Teddy Daniels also known as Andrew Laeddis is an extremely intriguing character to study in terms of personality. Before his marriage to Dolores he probably could have been analyzed for completely different attributes; however the events in his life served as strong situational factors to shape the person he had turned into. Before it is realized that he is actually one of the criminally insane prisoners, Teddy could be described as smart, witty and independent. He stands up for himself even when he suspects that the majority of the island is involved with the conspiracy. After realizing the truth behind all of his actions it is clear that his life is relatable to many of Freud’s theories which are all used to aid him in “distorting reality to protect him against pain or threatening impulses arising from the id” (Friedman & Schustack 77).
It is also very interesting that in his alternate reality he views himself as a good, innocent person who is looking to set bad things right. This could come from his unconscious knowledge that he committed a violent crime and wants to take all of the blame off himself by portraying himself as a hero. The warden of Ashecliffe Hospital makes an interesting point of reference to the dark side of Teddy’s personality and human nature in general by telling him “You’re as violent as they come. I know because I am as violent as they come. Don’t embarrass yourself by denying your own blood lust, son. Don’t embarrass me. If the constraints of society were removed, and I was all that stood between you and a meal, you’d crack my skull with a rock and eat my meaty parts” (Shutter Island). Teddy killed his wife because he felt that after what she had done, it was the right thing to do and his alternate personality serves as a cover-up because he “should” feel guilty that the type of violence isn’t acceptable, no matter what Dolores had.

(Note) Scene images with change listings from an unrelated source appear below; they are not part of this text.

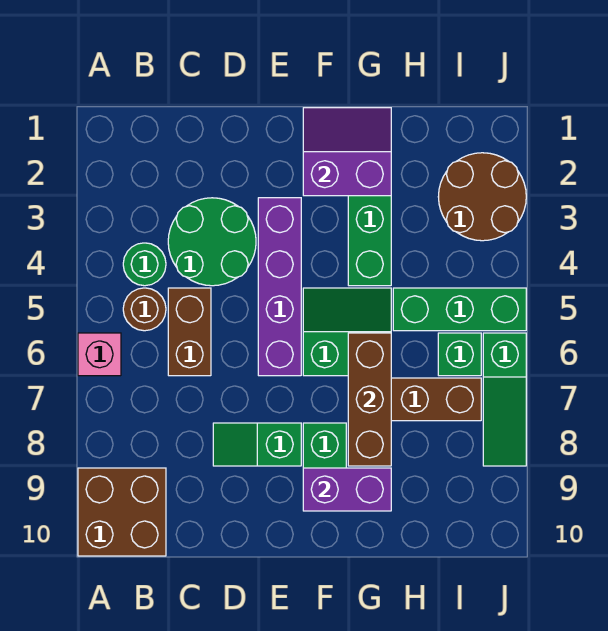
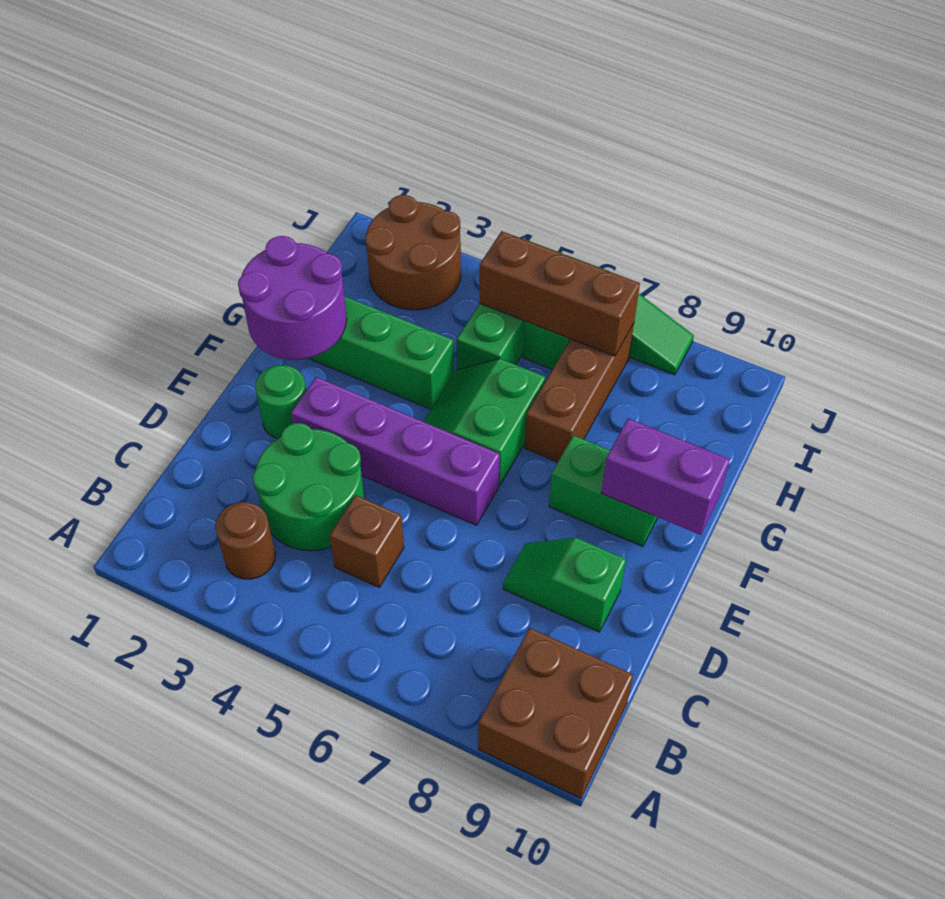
pink brick A6 level 1 -> none
green round brick B4 level 1 -> green round brick E2 level 1
brown round brick B5 level 1 -> brown round brick B3 level 1
brown brick C5:C6 level 1 -> brown brick C5 level 1
green slope D8:E8 level 1 top E -> green slope D8:D9 level 1 top 9
purple slope F1:G2 level 2 top 2 -> purple round brick F1:G2 level 2
purple brick F9:G9 level 2 -> purple brick F9:F10 level 2
brown brick G6:G8 level 2 -> brown brick I5:I7 level 2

Overall the film both contributes and reduces the stigmatization of mental illness. On two occasions in the film the patient is passively referred to as paranoid schizophrenic. This is a common misunderstanding with Dissociative Identity Disorder, for a long time people have been mislabeling it as schizophrenia. As a psychology student it was great watching this film and picking it an apart and being able to recognize the mislabeling of Teddy’s mental state. On the other hand, it was clearly displayed in the film that persons suffering with this disorder can still have a relatively normal functioning life and they can still socially interact. This is not usually seen when a person with this disorder is fictionally portrayed. In conclusion, this psychological thriller in some ways does and in other ways does not portray Dissociative Identity Disorder accurately but it is nonetheless a great movie.